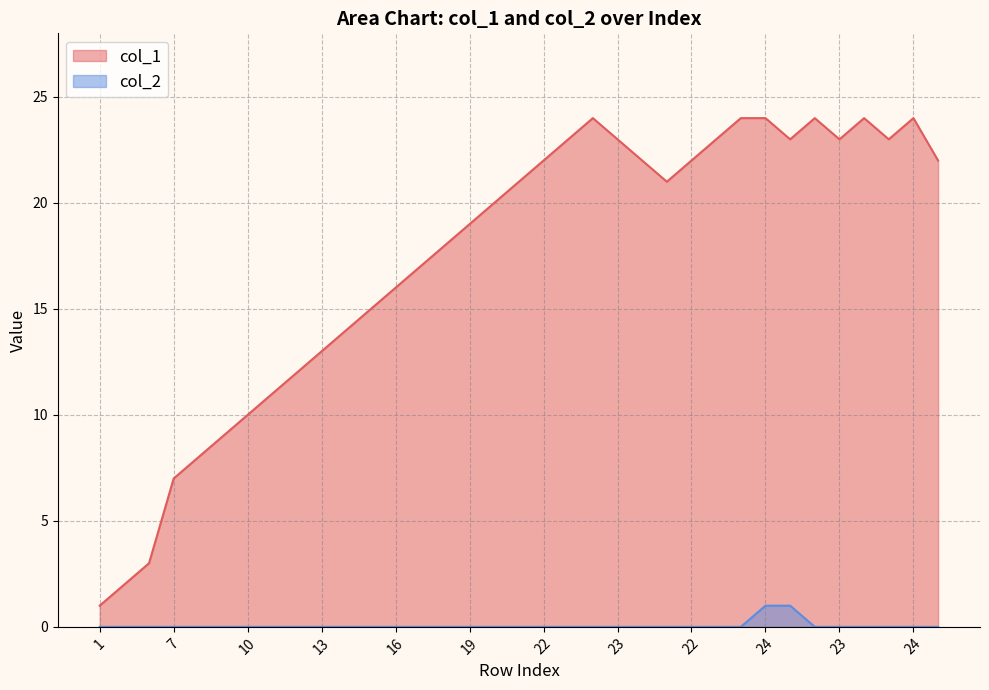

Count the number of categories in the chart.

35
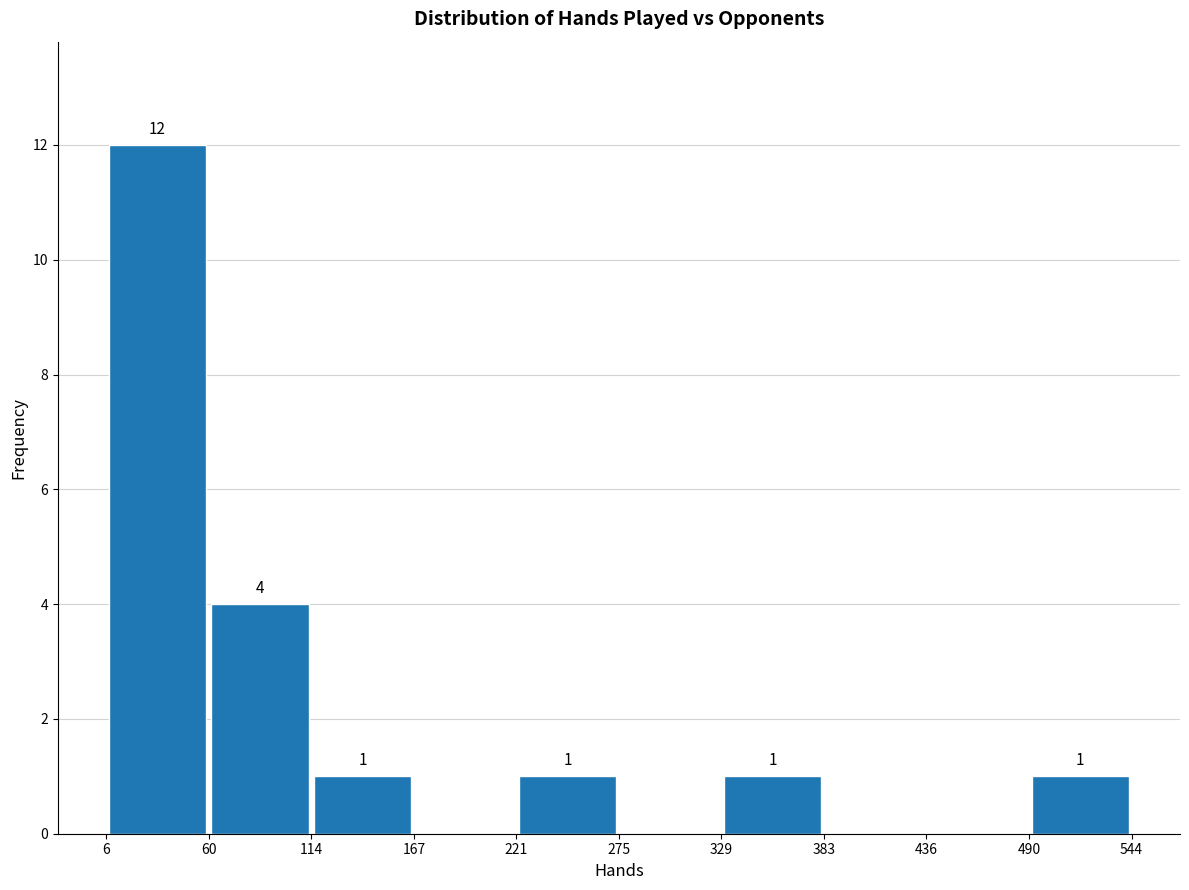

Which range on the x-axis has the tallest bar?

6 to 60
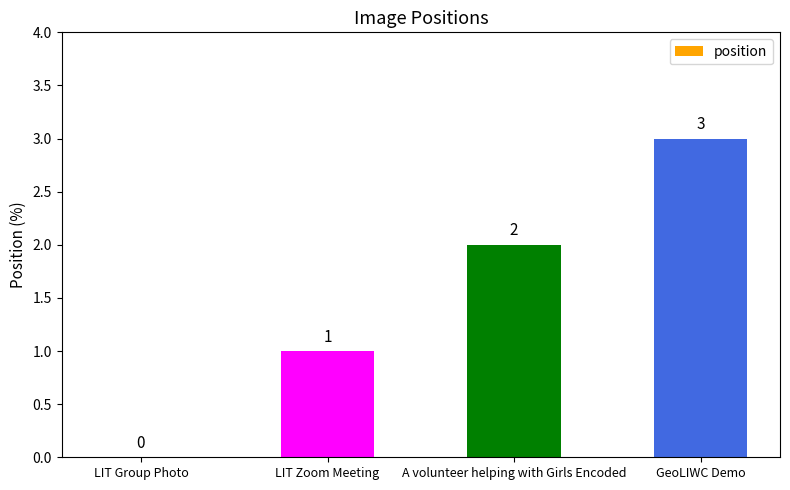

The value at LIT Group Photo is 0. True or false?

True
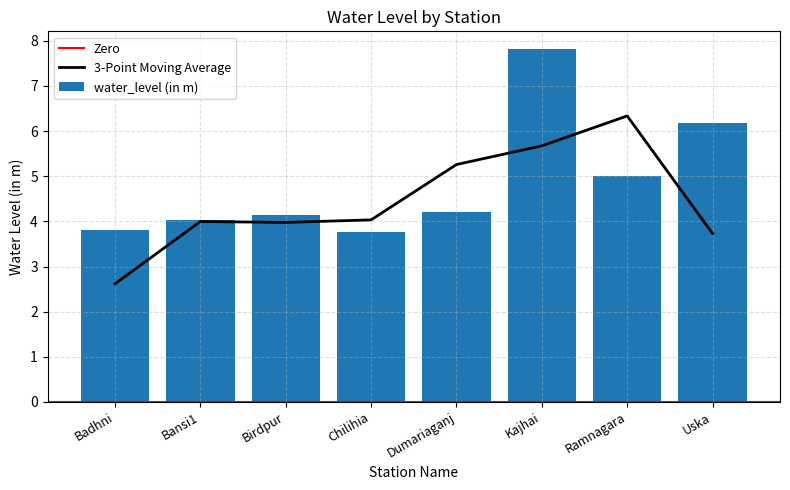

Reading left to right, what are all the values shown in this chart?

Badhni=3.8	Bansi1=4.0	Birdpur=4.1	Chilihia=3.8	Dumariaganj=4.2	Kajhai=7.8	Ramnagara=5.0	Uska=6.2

----

WHAT THIS TASK INVOLVES -
Which lines of the listing above contain the string "axis"? Extract each of them in full.

REPLY TO THE EXERCISE -
Which range on the x-axis has the tallest bar?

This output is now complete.